_Information provided_.
□ □ □ □
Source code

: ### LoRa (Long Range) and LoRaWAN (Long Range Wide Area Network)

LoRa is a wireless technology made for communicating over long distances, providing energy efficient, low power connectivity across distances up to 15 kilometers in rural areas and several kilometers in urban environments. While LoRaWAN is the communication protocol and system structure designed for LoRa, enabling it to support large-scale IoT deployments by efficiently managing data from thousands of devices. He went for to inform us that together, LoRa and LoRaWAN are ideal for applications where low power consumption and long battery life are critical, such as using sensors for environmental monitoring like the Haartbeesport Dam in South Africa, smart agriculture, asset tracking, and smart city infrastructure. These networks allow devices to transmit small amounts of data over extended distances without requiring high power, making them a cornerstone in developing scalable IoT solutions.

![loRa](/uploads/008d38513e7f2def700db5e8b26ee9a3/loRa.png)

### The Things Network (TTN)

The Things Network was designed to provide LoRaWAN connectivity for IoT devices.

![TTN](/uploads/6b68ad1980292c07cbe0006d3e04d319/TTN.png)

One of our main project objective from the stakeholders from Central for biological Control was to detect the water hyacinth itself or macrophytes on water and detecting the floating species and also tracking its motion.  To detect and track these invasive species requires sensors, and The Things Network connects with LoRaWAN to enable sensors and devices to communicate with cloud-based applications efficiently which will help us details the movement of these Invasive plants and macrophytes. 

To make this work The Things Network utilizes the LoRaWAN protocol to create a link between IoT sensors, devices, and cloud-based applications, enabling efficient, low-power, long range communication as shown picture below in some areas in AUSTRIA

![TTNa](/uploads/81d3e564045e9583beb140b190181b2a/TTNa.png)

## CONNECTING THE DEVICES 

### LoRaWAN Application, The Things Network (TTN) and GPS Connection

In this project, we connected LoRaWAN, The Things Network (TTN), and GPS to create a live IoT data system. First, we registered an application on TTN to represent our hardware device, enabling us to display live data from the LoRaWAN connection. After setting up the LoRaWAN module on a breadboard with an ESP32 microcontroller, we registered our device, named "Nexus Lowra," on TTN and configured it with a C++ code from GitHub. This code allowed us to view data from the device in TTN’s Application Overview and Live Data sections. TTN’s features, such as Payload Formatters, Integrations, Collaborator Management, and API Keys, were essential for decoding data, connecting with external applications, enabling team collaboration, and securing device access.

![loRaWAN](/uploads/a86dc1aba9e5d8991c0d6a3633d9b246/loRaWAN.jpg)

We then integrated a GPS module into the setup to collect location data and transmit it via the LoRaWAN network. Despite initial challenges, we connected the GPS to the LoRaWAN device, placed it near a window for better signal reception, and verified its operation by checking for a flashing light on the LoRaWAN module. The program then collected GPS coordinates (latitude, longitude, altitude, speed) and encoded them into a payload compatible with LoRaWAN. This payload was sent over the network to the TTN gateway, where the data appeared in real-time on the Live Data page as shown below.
□ □ □ □
_Assignment_. Please output each record exactly as it appears above.

_Expected output_.
Source code

: ### LoRa (Long Range) and LoRaWAN (Long Range Wide Area Network)

LoRa is a wireless technology made for communicating over long distances, providing energy efficient, low power connectivity across distances up to 15 kilometers in rural areas and several kilometers in urban environments. While LoRaWAN is the communication protocol and system structure designed for LoRa, enabling it to support large-scale IoT deployments by efficiently managing data from thousands of devices. He went for to inform us that together, LoRa and LoRaWAN are ideal for applications where low power consumption and long battery life are critical, such as using sensors for environmental monitoring like the Haartbeesport Dam in South Africa, smart agriculture, asset tracking, and smart city infrastructure. These networks allow devices to transmit small amounts of data over extended distances without requiring high power, making them a cornerstone in developing scalable IoT solutions.

![loRa](/uploads/008d38513e7f2def700db5e8b26ee9a3/loRa.png)

### The Things Network (TTN)

The Things Network was designed to provide LoRaWAN connectivity for IoT devices.

![TTN](/uploads/6b68ad1980292c07cbe0006d3e04d319/TTN.png)

One of our main project objective from the stakeholders from Central for biological Control was to detect the water hyacinth itself or macrophytes on water and detecting the floating species and also tracking its motion.  To detect and track these invasive species requires sensors, and The Things Network connects with LoRaWAN to enable sensors and devices to communicate with cloud-based applications efficiently which will help us details the movement of these Invasive plants and macrophytes. 

To make this work The Things Network utilizes the LoRaWAN protocol to create a link between IoT sensors, devices, and cloud-based applications, enabling efficient, low-power, long range communication as shown picture below in some areas in AUSTRIA

![TTNa](/uploads/81d3e564045e9583beb140b190181b2a/TTNa.png)

## CONNECTING THE DEVICES 

### LoRaWAN Application, The Things Network (TTN) and GPS Connection

In this project, we connected LoRaWAN, The Things Network (TTN), and GPS to create a live IoT data system. First, we registered an application on TTN to represent our hardware device, enabling us to display live data from the LoRaWAN connection. After setting up the LoRaWAN module on a breadboard with an ESP32 microcontroller, we registered our device, named "Nexus Lowra," on TTN and configured it with a C++ code from GitHub. This code allowed us to view data from the device in TTN’s Application Overview and Live Data sections. TTN’s features, such as Payload Formatters, Integrations, Collaborator Management, and API Keys, were essential for decoding data, connecting with external applications, enabling team collaboration, and securing device access.

![loRaWAN](/uploads/a86dc1aba9e5d8991c0d6a3633d9b246/loRaWAN.jpg)

We then integrated a GPS module into the setup to collect location data and transmit it via the LoRaWAN network. Despite initial challenges, we connected the GPS to the LoRaWAN device, placed it near a window for better signal reception, and verified its operation by checking for a flashing light on the LoRaWAN module. The program then collected GPS coordinates (latitude, longitude, altitude, speed) and encoded them into a payload compatible with LoRaWAN. This payload was sent over the network to the TTN gateway, where the data appeared in real-time on the Live Data page as shown below.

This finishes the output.